Sylvie
Tolmont


Députée de la Sarthe
4e circonscription


06 avril 2021

Fin de vie libre et choisie : donner aux Français cette ultime liberté

Cosignataire de la proposition de loi donnant le droit à une fin de vie libre et choisie portée par mon collègue Olivier Falorni, je voterai évidemment pour ce texte examiné le 8 avril prochain.

Concrètement, cette proposition de loi prévoit, en son article 1er, que « toute personne capable majeure, en phase avancée ou terminale d’une affection grave et incurable, quelle qu’en soit la cause, lui infligeant une souffrance physique ou psychique qui ne peut être apaisée ou qu’elle juge insupportable, peut demander à disposer, dans les conditions prévues au présent titre, d’une assistance médicalisée permettant, par une aide active, une mort rapide et sans douleur. »

Les autres dispositions du texte apportent les garanties nécessaires quant au consentement des malades, affirment la liberté de conscience des médecins et encadrent la pratique de l’assistance médicalisée d’une part, et la place des familles d’autre part.

Cette proposition de loi s’inscrit dans la continuité du combat déjà ancien pour le droit à mourir dans la dignité, et ne s’oppose pas aux dispositions de la loi Clayes-Léonetti que j’avais soutenue en 2016, tant il n’y a pas à opposer soins palliatifs et aide active à mourir.

Les principes et valeurs qui militaient pour l’adoption des dispositions antérieures, au titre desquels l’autonomie de la volonté, la libre disposition de son corps ou encore la dignité de la personne humaine, demeurent.

Cette dignité, reconnue pendant toute la vie d’une personne, devrait-elle subitement être déniée lors de sa fin et alors qu’elle est le plus vulnérable ?

Je réponds pour ma part qu’un malade en fin de vie doit avoir le choix et que de ce fait, il est indispensable que notre droit consacre et garantisse cette « ultime liberté ».

Nous le savons, chaque année, de très nombreuses personnes atteintes d’une maladie incurable, endurant un véritable calvaire, sont conduites à devoir s’exiler pour pouvoir mourir à l’étranger, loin de leurs proches.

Bien sûr, l’existence d’exemples étrangers n’est pas un argument justifiant, à lui seul, de modifier notre législation.
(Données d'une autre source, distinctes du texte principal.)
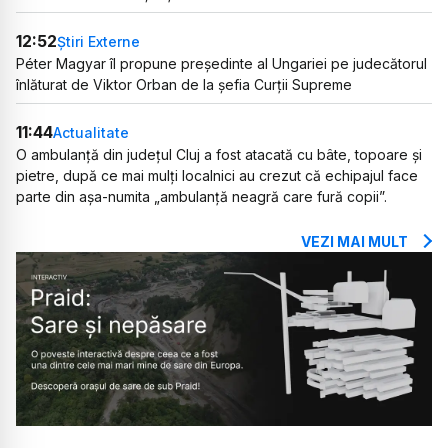
12:52
Știri Externe
Péter Magyar îl propune președinte al Ungariei pe judecătorul
înlăturat de Viktor Orban de la șefia Curții Supreme
11:44
Actualitate
O ambulanță din județul Cluj a fost atacată cu bâte, topoare și
pietre, după ce mai mulți localnici au crezut că echipajul face
parte din așa-numita „ambulanță neagră care fură copii”.
VEZI MAI MULT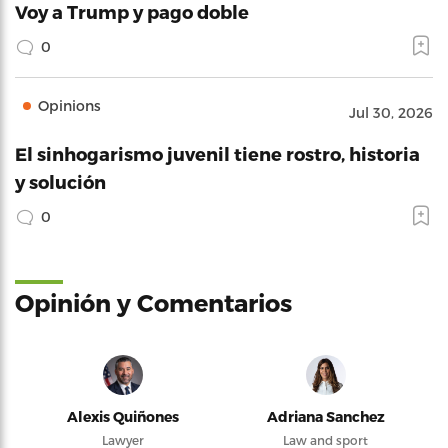
Voy a Trump y pago doble
0
Opinions
Jul 30, 2026
El sinhogarismo juvenil tiene rostro, historia
y solución
0
Opinión y Comentarios
Alexis Quiñones
Adriana Sanchez
Lawyer
Law and sport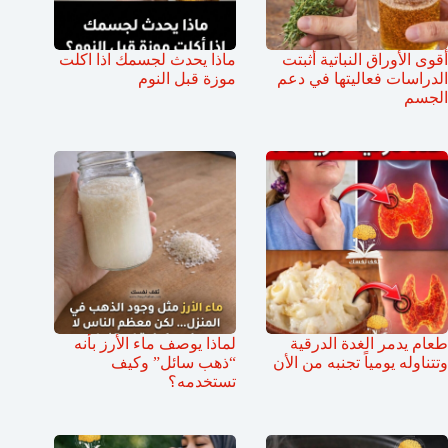
أقوى الأوراق النباتية أثبتت
ماذا يحدث لجسمك اذا اكلت
الدراسات فعاليتها في دعم
موزة قبل النوم
الجسم
طعام يدمر الغدة الدرقية
لماذا يوصف ماء الأرز بأنه
وتتناوله يومياً تجنبه من الأن
“ذهب سائل” وكيف
تستخدمه؟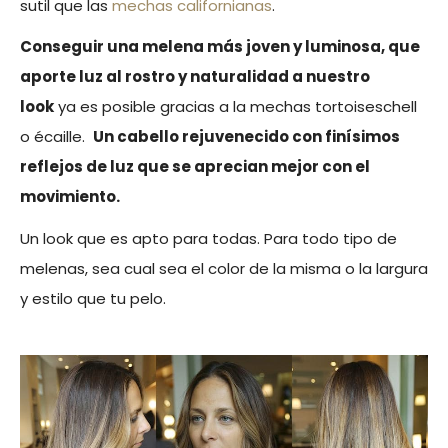
sutil que las
mechas californianas
.
Conseguir una melena más joven y luminosa, que
aporte luz al rostro y naturalidad a nuestro
look
ya es posible gracias a la mechas tortoiseschell
o écaille.
Un cabello rejuvenecido con finísimos
reflejos de luz que se aprecian mejor con el
movimiento.
Un look que es apto para todas. Para todo tipo de
melenas, sea cual sea el color de la misma o la largura
y estilo que tu pelo.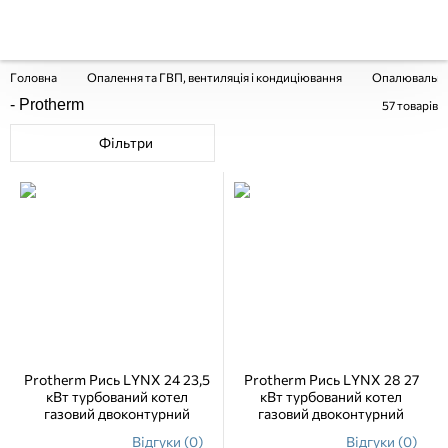
Головна
Опалення та ГВП, вентиляція і кондиціювання
Опалювальні
- Protherm
57
товарів
Фільтри
Protherm Рись LYNX 24 23,5
Protherm Рись LYNX 28 27
кВт турбований котел
кВт турбований котел
газовий двоконтурний
газовий двоконтурний
Відгуки (0)
Відгуки (0)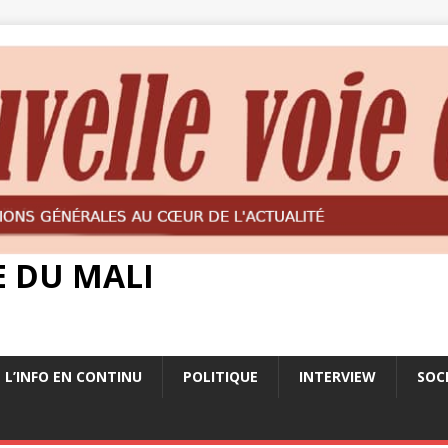
E DU MALI
L’INFO EN CONTINU
POLITIQUE
INTERVIEW
SOC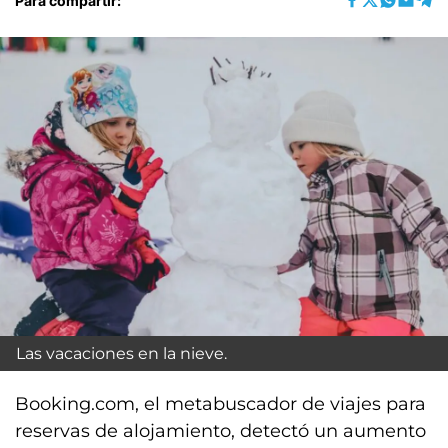
Para compartir:
Las vacaciones en la nieve.
Booking.com, el metabuscador de viajes para
reservas de alojamiento, detectó un aumento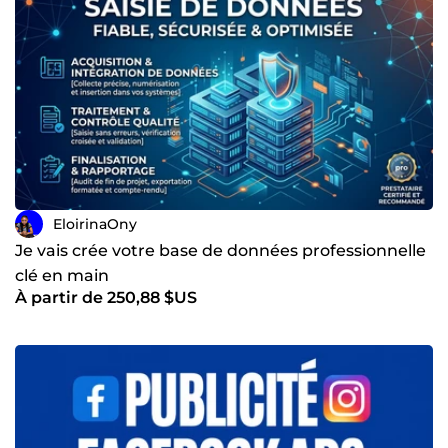
EloirinaOny
Je vais crée votre base de données professionnelle
clé en main
À partir de 250,88 $US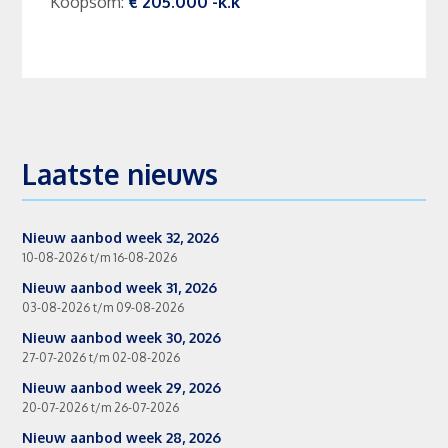
Koopsom
:
€ 205.000
-k.k
Laatste nieuws
Nieuw aanbod week 32, 2026
10-08-2026 t/m 16-08-2026
Nieuw aanbod week 31, 2026
03-08-2026 t/m 09-08-2026
Nieuw aanbod week 30, 2026
27-07-2026 t/m 02-08-2026
Nieuw aanbod week 29, 2026
20-07-2026 t/m 26-07-2026
Nieuw aanbod week 28, 2026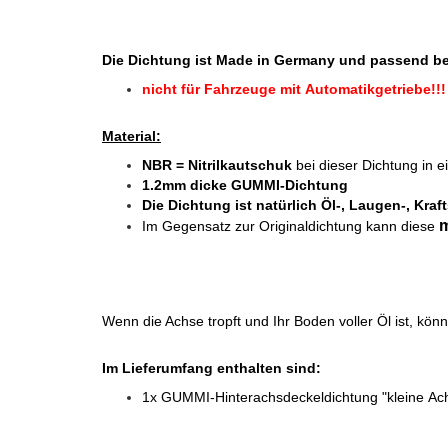
Die Dichtung ist Made in Germany und passend be
nicht für Fahrzeuge mit Automatikgetriebe!!!
Material:
NBR = Nitrilkautschuk
bei dieser Dichtung in 
1.2mm dicke GUMMI-Dichtung
Die Dichtung ist
natürlich Öl-, Laugen-, Kraf
Im Gegensatz zur Originaldichtung kann diese
Wenn die Achse tropft und Ihr Boden voller Öl ist, könne
Im Lieferumfang enthalten sind:
1x GUMMI-Hinterachsdeckeldichtung "kleine Ac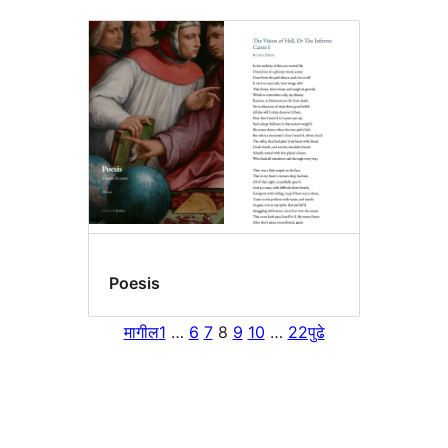
Poesis
मागील
1
…
6
7
8
9
10
…
22
पुढे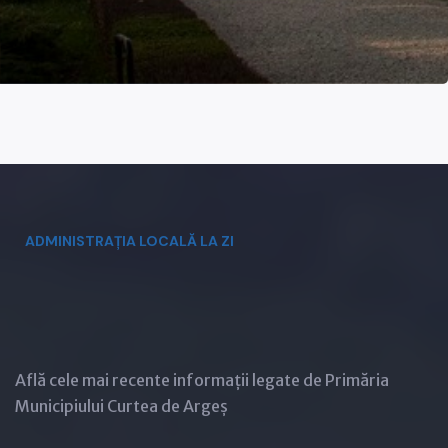
+
ADMINISTRAȚIA LOCALĂ LA ZI
Află cele mai recente informații legate de Primăria
Municipiului Curtea de Argeș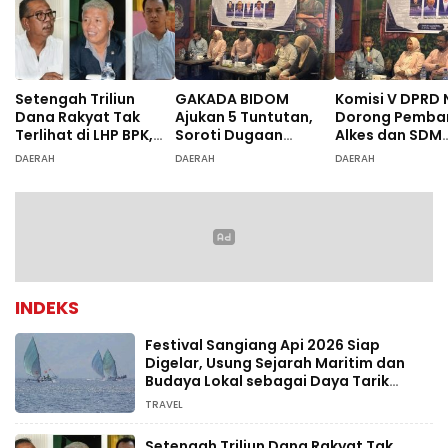
Setengah Triliun
GAKADA BIDOM
Komisi V DPRD 
Dana Rakyat Tak
Ajukan 5 Tuntutan,
Dorong Pemba
Terlihat di LHP BPK,
Soroti Dugaan
Alkes dan SDM
Legislator PDIP DPRD
Ketidaksesuaian
Rumah Sakit, 
DAERAH
DAERAH
DAERAH
NTB Tuntut Audit
Diagnosis
Dugaan Salah
Investigatif
Diagnosis Pasi
Rujukan Bima
INDEKS
Festival Sangiang Api 2026 Siap
Digelar, Usung Sejarah Maritim dan
Budaya Lokal sebagai Daya Tarik
Wisata
TRAVEL
Setengah Triliun Dana Rakyat Tak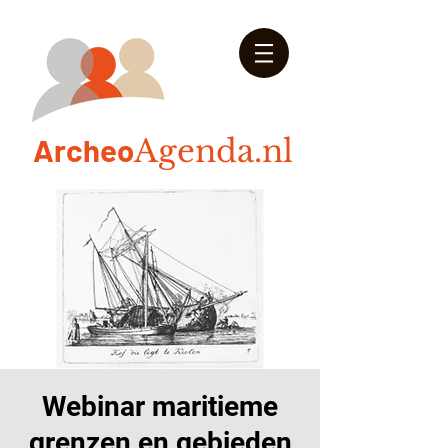
Arch
eo
Agenda.nl
Webinar maritieme
grenzen en gebieden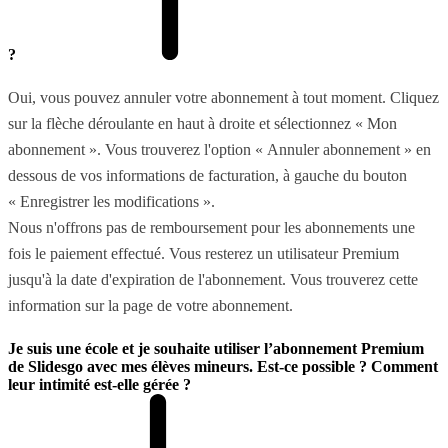
?
Oui, vous pouvez annuler votre abonnement à tout moment. Cliquez
sur la flèche déroulante en haut à droite et sélectionnez « Mon
abonnement ». Vous trouverez l'option « Annuler abonnement » en
dessous de vos informations de facturation, à gauche du bouton
« Enregistrer les modifications ».
Nous n'offrons pas de remboursement pour les abonnements une
fois le paiement effectué. Vous resterez un utilisateur Premium
jusqu'à la date d'expiration de l'abonnement. Vous trouverez cette
information sur la page de votre abonnement.
Je suis une école et je souhaite utiliser l’abonnement Premium
de Slidesgo avec mes élèves mineurs. Est-ce possible ? Comment
leur intimité est-elle gérée ?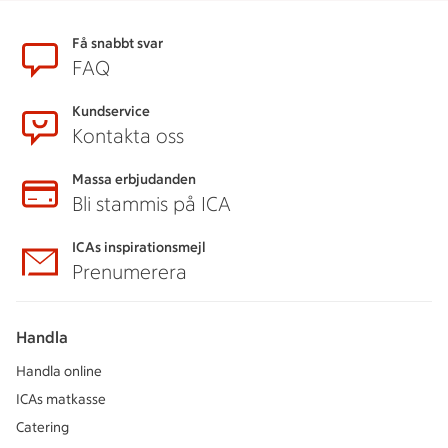
Sidfot
Få snabbt svar
FAQ
Kundservice
Kontakta oss
Massa erbjudanden
Bli stammis på ICA
ICAs inspirationsmejl
Prenumerera
Handla
Handla online
ICAs matkasse
Catering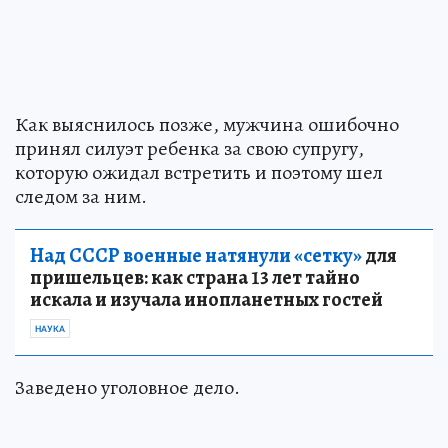
Как выяснилось позже, мужчина ошибочно
принял силуэт ребенка за свою супругу,
которую ожидал встретить и поэтому шел
следом за ним.
Над СССР военные натянули «сетку»
для
пришельцев: как страна 13 лет тайно
искала и изучала инопланетных гостей
НАУКА
Заведено уголовное дело.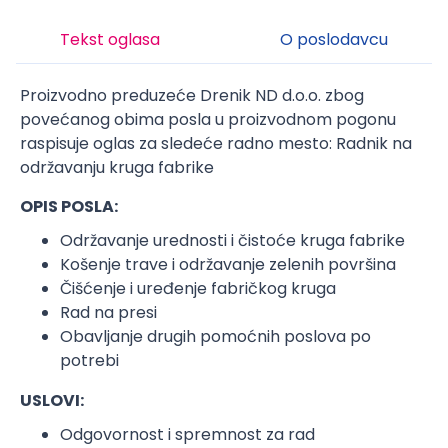
Tekst oglasa
O poslodavcu
Proizvodno preduzeće Drenik ND d.o.o. zbog
povećanog obima posla u proizvodnom pogonu
raspisuje oglas za sledeće radno mesto: Radnik na
održavanju kruga fabrike
OPIS POSLA:
Održavanje urednosti i čistoće kruga fabrike
Košenje trave i održavanje zelenih površina
Čišćenje i uređenje fabričkog kruga
Rad na presi
Obavljanje drugih pomoćnih poslova po
potrebi
USLOVI:
Odgovornost i spremnost za rad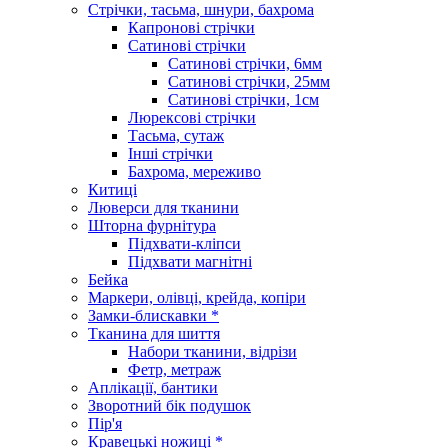
Стрічки, тасьма, шнури, бахрома
Капронові стрічки
Сатинові стрічки
Сатинові стрічки, 6мм
Сатинові стрічки, 25мм
Сатинові стрічки, 1см
Люрексові стрічки
Тасьма, сутаж
Інші стрічки
Бахрома, мереживо
Китиці
Люверси для тканини
Шторна фурнітура
Підхвати-кліпси
Підхвати магнітні
Бейка
Маркери, олівці, крейда, копіри
Замки-блискавки *
Тканина для шиття
Набори тканини, відрізи
Фетр, метраж
Аплікації, бантики
Зворотний бік подушок
Пір'я
Кравецькі ножиці *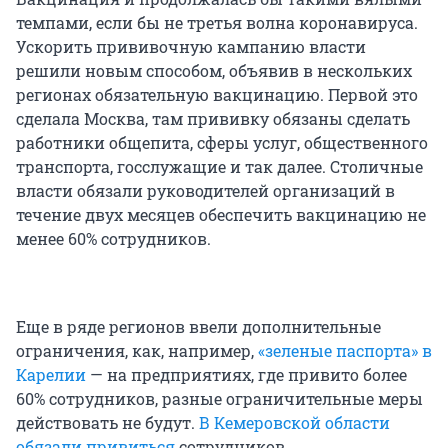
темпами, если бы не третья волна коронавируса.
Ускорить прививочную кампанию власти
решили новым способом, объявив в нескольких
регионах обязательную вакцинацию. Первой это
сделала Москва, там прививку обязаны сделать
работники общепита, сферы услуг, общественного
транспорта, госслужащие и так далее. Столичные
власти обязали руководителей организаций в
течение двух месяцев обеспечить вакцинацию не
менее 60% сотрудников.
Еще в ряде регионов ввели дополнительные
ограничения, как, например,
«зеленые паспорта» в
Карелии
— на предприятиях, где привито более
60% сотрудников, разные ограничительные меры
действовать не будут.
В Кемеровской области
обязали привиться
сотрудников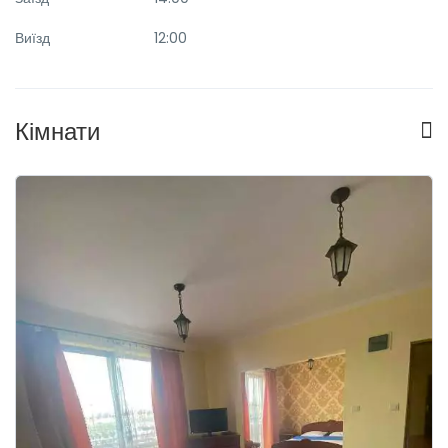
Виїзд
12:00
Кімнати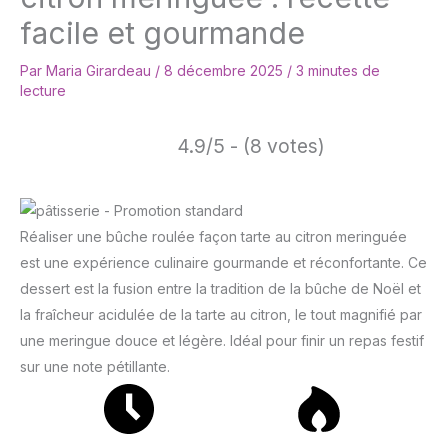
facile et gourmande
Par
Maria Girardeau
/
8 décembre 2025
/
3 minutes de
lecture
4.9/5 - (8 votes)
Réaliser une bûche roulée façon tarte au citron meringuée
est une expérience culinaire gourmande et réconfortante. Ce
dessert est la fusion entre la tradition de la bûche de Noël et
la fraîcheur acidulée de la tarte au citron, le tout magnifié par
une meringue douce et légère. Idéal pour finir un repas festif
sur une note pétillante.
Pour autant, il nous éclaire sur la réalité et l’ampleur du phénomène qu’il nous appartient, en tant que législateur, et de Nation, de régir.

Il nous permet également d’établir que, contrairement à ce qui est souvent soulevé par les opposants à une telle reconnaissance d’un droit à l’euthanasie active, les expériences étrangères ne nous ont pas permis d’observer les dérives alléguées.

Nous ne voulons pas, pour nos familles, nos proches, ou nous-même, endurer des souffrances insupportables alors qu’une solution plus paisible est possible et faisant l’objet d’un consentement libre, éclairé, expressément exprimé ainsi qu’un ensemble de garanties l’encadrant.

Au même titre que tout droit-créance, c’est-à-dire la prétention légitime à obtenir de l’État qu’il agisse positivement pour assurer l’exercice d’une liberté, le droit à l’euthanasie active n’enlèverait rien à ceux qui ne souhaiteraient pas s’en prévaloir ou qui refuseraient de la pratiquer, par conviction, mais offre cette possibilité à ceux, et uniquement à ceux, qui l’estiment, en leur âme et conscience, nécessaire.

Si la liberté de conscience est reconnue en France, et je respecte toutes les convictions sur ce sujet, cette liberté ne me semble pas mobilisable contre une demande légitime, largement partagée dans notre pays et respectueuse de nos valeurs de liberté, d’égalité et de fraternité.

Enfin, je regrette l’opération funeste d’obstruction menée par une poignée de députés, laquelle risque d’empêcher de mener la discussion à son terme compte-tenu du temps de discussion imparti.

Avec 271 collègues, je cosigne d’ailleurs une tribune pour dénoncer ce travail de sape de l’initiative parlementaire et appeler à ce que ni le débat, ni le vote ne soient empêchés.